§ **AIM OF THE TASK**:
Print the lines below exactly as written, with none missing.

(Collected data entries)
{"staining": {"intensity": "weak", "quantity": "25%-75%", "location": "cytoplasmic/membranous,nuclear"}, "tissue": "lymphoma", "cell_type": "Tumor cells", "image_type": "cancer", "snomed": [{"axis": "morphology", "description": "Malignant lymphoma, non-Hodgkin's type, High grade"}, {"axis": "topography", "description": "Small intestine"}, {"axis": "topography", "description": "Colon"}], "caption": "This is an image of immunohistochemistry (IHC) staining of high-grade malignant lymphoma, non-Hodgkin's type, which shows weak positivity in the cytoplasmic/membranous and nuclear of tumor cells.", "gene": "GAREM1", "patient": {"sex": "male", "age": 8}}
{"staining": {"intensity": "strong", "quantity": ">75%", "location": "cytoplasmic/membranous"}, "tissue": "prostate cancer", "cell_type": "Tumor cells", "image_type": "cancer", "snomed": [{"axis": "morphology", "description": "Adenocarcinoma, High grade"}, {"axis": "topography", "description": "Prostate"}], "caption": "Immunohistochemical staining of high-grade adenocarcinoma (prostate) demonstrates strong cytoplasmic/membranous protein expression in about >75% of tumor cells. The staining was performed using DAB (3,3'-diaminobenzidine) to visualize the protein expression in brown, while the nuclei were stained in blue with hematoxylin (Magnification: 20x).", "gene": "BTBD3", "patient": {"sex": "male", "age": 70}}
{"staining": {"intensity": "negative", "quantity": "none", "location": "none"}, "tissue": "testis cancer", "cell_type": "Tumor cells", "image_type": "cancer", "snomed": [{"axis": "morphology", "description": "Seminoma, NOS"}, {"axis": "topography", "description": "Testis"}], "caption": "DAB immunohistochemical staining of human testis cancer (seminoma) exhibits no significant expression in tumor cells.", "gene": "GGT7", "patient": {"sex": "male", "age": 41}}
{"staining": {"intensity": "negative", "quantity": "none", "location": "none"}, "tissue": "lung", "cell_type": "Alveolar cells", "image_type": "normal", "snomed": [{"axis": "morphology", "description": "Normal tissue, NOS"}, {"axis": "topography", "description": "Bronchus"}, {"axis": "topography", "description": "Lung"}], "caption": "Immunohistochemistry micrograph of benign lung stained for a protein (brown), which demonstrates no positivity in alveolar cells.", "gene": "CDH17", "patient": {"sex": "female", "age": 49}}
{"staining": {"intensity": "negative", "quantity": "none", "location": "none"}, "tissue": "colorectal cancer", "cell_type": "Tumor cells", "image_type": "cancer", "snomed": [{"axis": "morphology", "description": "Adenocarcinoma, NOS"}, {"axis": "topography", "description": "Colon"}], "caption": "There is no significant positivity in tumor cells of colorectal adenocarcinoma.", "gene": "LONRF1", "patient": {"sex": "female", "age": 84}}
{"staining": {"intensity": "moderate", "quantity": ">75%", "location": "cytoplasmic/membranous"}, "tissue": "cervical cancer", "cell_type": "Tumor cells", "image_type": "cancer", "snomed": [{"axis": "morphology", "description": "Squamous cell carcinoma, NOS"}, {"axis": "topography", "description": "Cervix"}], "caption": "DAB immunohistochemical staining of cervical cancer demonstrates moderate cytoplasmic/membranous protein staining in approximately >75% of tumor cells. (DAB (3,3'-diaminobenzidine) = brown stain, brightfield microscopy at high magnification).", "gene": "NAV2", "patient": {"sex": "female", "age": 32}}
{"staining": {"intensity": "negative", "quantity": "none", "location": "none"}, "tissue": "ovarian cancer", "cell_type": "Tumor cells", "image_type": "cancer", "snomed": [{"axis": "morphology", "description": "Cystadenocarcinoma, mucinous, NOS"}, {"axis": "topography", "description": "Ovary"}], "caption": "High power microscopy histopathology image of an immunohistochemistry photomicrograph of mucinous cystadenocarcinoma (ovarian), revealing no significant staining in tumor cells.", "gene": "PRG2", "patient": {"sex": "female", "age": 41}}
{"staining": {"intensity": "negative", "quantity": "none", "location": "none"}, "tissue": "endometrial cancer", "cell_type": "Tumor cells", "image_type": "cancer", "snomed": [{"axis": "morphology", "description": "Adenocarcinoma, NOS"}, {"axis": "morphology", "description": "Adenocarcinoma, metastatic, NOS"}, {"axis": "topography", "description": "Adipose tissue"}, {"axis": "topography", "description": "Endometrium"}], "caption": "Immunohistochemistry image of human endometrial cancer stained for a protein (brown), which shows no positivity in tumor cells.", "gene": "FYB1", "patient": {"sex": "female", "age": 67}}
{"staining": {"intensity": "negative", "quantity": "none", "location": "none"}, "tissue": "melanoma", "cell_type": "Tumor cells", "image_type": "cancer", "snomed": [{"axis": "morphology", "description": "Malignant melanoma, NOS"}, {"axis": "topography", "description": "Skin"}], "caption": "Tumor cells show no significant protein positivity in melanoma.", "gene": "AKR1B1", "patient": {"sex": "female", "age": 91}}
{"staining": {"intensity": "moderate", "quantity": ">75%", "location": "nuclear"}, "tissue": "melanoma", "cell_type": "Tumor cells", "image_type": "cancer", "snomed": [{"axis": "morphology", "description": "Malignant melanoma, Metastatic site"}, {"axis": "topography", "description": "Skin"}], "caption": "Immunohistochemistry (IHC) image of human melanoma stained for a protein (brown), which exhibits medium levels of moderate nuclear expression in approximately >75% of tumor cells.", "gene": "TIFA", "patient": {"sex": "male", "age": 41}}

§ **ANSWER AREA**:
{"staining": {"intensity": "weak", "quantity": "25%-75%", "location": "cytoplasmic/membranous,nuclear"}, "tissue": "lymphoma", "cell_type": "Tumor cells", "image_type": "cancer", "snomed": [{"axis": "morphology", "description": "Malignant lymphoma, non-Hodgkin's type, High grade"}, {"axis": "topography", "description": "Small intestine"}, {"axis": "topography", "description": "Colon"}], "caption": "This is an image of immunohistochemistry (IHC) staining of high-grade malignant lymphoma, non-Hodgkin's type, which shows weak positivity in the cytoplasmic/membranous and nuclear of tumor cells.", "gene": "GAREM1", "patient": {"sex": "male", "age": 8}}
{"staining": {"intensity": "strong", "quantity": ">75%", "location": "cytoplasmic/membranous"}, "tissue": "prostate cancer", "cell_type": "Tumor cells", "image_type": "cancer", "snomed": [{"axis": "morphology", "description": "Adenocarcinoma, High grade"}, {"axis": "topography", "description": "Prostate"}], "caption": "Immunohistochemical staining of high-grade adenocarcinoma (prostate) demonstrates strong cytoplasmic/membranous protein expression in about >75% of tumor cells. The staining was performed using DAB (3,3'-diaminobenzidine) to visualize the protein expression in brown, while the nuclei were stained in blue with hematoxylin (Magnification: 20x).", "gene": "BTBD3", "patient": {"sex": "male", "age": 70}}
{"staining": {"intensity": "negative", "quantity": "none", "location": "none"}, "tissue": "testis cancer", "cell_type": "Tumor cells", "image_type": "cancer", "snomed": [{"axis": "morphology", "description": "Seminoma, NOS"}, {"axis": "topography", "description": "Testis"}], "caption": "DAB immunohistochemical staining of human testis cancer (seminoma) exhibits no significant expression in tumor cells.", "gene": "GGT7", "patient": {"sex": "male", "age": 41}}
{"staining": {"intensity": "negative", "quantity": "none", "location": "none"}, "tissue": "lung", "cell_type": "Alveolar cells", "image_type": "normal", "snomed": [{"axis": "morphology", "description": "Normal tissue, NOS"}, {"axis": "topography", "description": "Bronchus"}, {"axis": "topography", "description": "Lung"}], "caption": "Immunohistochemistry micrograph of benign lung stained for a protein (brown), which demonstrates no positivity in alveolar cells.", "gene": "CDH17", "patient": {"sex": "female", "age": 49}}
{"staining": {"intensity": "negative", "quantity": "none", "location": "none"}, "tissue": "colorectal cancer", "cell_type": "Tumor cells", "image_type": "cancer", "snomed": [{"axis": "morphology", "description": "Adenocarcinoma, NOS"}, {"axis": "topography", "description": "Colon"}], "caption": "There is no significant positivity in tumor cells of colorectal adenocarcinoma.", "gene": "LONRF1", "patient": {"sex": "female", "age": 84}}
{"staining": {"intensity": "moderate", "quantity": ">75%", "location": "cytoplasmic/membranous"}, "tissue": "cervical cancer", "cell_type": "Tumor cells", "image_type": "cancer", "snomed": [{"axis": "morphology", "description": "Squamous cell carcinoma, NOS"}, {"axis": "topography", "description": "Cervix"}], "caption": "DAB immunohistochemical staining of cervical cancer demonstrates moderate cytoplasmic/membranous protein staining in approximately >75% of tumor cells. (DAB (3,3'-diaminobenzidine) = brown stain, brightfield microscopy at high magnification).", "gene": "NAV2", "patient": {"sex": "female", "age": 32}}
{"staining": {"intensity": "negative", "quantity": "none", "location": "none"}, "tissue": "ovarian cancer", "cell_type": "Tumor cells", "image_type": "cancer", "snomed": [{"axis": "morphology", "description": "Cystadenocarcinoma, mucinous, NOS"}, {"axis": "topography", "description": "Ovary"}], "caption": "High power microscopy histopathology image of an immunohistochemistry photomicrograph of mucinous cystadenocarcinoma (ovarian), revealing no significant staining in tumor cells.", "gene": "PRG2", "patient": {"sex": "female", "age": 41}}
{"staining": {"intensity": "negative", "quantity": "none", "location": "none"}, "tissue": "endometrial cancer", "cell_type": "Tumor cells", "image_type": "cancer", "snomed": [{"axis": "morphology", "description": "Adenocarcinoma, NOS"}, {"axis": "morphology", "description": "Adenocarcinoma, metastatic, NOS"}, {"axis": "topography", "description": "Adipose tissue"}, {"axis": "topography", "description": "Endometrium"}], "caption": "Immunohistochemistry image of human endometrial cancer stained for a protein (brown), which shows no positivity in tumor cells.", "gene": "FYB1", "patient": {"sex": "female", "age": 67}}
{"staining": {"intensity": "negative", "quantity": "none", "location": "none"}, "tissue": "melanoma", "cell_type": "Tumor cells", "image_type": "cancer", "snomed": [{"axis": "morphology", "description": "Malignant melanoma, NOS"}, {"axis": "topography", "description": "Skin"}], "caption": "Tumor cells show no significant protein positivity in melanoma.", "gene": "AKR1B1", "patient": {"sex": "female", "age": 91}}
{"staining": {"intensity": "moderate", "quantity": ">75%", "location": "nuclear"}, "tissue": "melanoma", "cell_type": "Tumor cells", "image_type": "cancer", "snomed": [{"axis": "morphology", "description": "Malignant melanoma, Metastatic site"}, {"axis": "topography", "description": "Skin"}], "caption": "Immunohistochemistry (IHC) image of human melanoma stained for a protein (brown), which exhibits medium levels of moderate nuclear expression in approximately >75% of tumor cells.", "gene": "TIFA", "patient": {"sex": "male", "age": 41}}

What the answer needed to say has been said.